**** Data

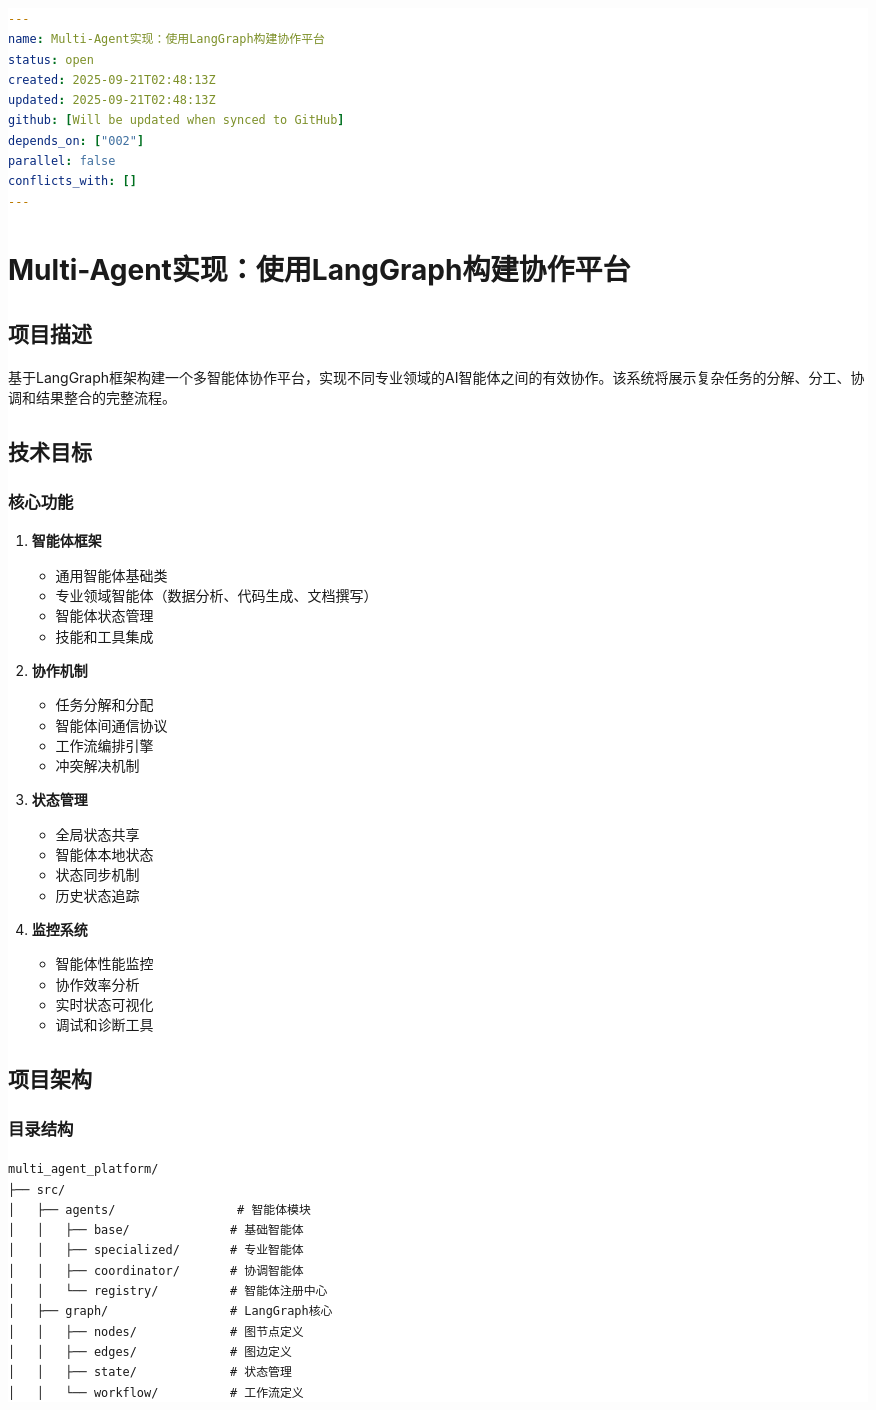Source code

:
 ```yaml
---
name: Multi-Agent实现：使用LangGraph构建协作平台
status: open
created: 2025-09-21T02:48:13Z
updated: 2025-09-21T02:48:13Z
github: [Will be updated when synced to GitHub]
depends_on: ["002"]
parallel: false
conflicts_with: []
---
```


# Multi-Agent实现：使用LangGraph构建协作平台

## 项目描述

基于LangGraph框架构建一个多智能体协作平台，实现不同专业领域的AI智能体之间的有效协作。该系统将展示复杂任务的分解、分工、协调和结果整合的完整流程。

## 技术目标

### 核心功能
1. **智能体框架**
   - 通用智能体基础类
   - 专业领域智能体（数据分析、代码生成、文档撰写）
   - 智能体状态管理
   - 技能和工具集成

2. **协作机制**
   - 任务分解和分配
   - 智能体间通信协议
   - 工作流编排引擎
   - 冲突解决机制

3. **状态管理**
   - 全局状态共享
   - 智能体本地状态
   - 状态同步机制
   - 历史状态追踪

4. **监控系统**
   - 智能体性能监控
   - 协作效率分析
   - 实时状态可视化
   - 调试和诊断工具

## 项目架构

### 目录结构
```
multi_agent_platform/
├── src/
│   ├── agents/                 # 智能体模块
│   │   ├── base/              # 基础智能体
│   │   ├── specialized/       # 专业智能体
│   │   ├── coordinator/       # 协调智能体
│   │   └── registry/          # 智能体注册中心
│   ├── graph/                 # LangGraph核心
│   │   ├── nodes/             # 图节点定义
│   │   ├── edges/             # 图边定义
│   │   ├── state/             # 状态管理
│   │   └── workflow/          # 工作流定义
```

********

__Task to carry out__: Your answer should be an exact copy of the entries above, with no images included.

__Written answer__:
Source code

:
 ```yaml
---
name: Multi-Agent实现：使用LangGraph构建协作平台
status: open
created: 2025-09-21T02:48:13Z
updated: 2025-09-21T02:48:13Z
github: [Will be updated when synced to GitHub]
depends_on: ["002"]
parallel: false
conflicts_with: []
---
```


# Multi-Agent实现：使用LangGraph构建协作平台

## 项目描述

基于LangGraph框架构建一个多智能体协作平台，实现不同专业领域的AI智能体之间的有效协作。该系统将展示复杂任务的分解、分工、协调和结果整合的完整流程。

## 技术目标

### 核心功能
1. **智能体框架**
   - 通用智能体基础类
   - 专业领域智能体（数据分析、代码生成、文档撰写）
   - 智能体状态管理
   - 技能和工具集成

2. **协作机制**
   - 任务分解和分配
   - 智能体间通信协议
   - 工作流编排引擎
   - 冲突解决机制

3. **状态管理**
   - 全局状态共享
   - 智能体本地状态
   - 状态同步机制
   - 历史状态追踪

4. **监控系统**
   - 智能体性能监控
   - 协作效率分析
   - 实时状态可视化
   - 调试和诊断工具

## 项目架构

### 目录结构
```
multi_agent_platform/
├── src/
│   ├── agents/                 # 智能体模块
│   │   ├── base/              # 基础智能体
│   │   ├── specialized/       # 专业智能体
│   │   ├── coordinator/       # 协调智能体
│   │   └── registry/          # 智能体注册中心
│   ├── graph/                 # LangGraph核心
│   │   ├── nodes/             # 图节点定义
│   │   ├── edges/             # 图边定义
│   │   ├── state/             # 状态管理
│   │   └── workflow/          # 工作流定义
```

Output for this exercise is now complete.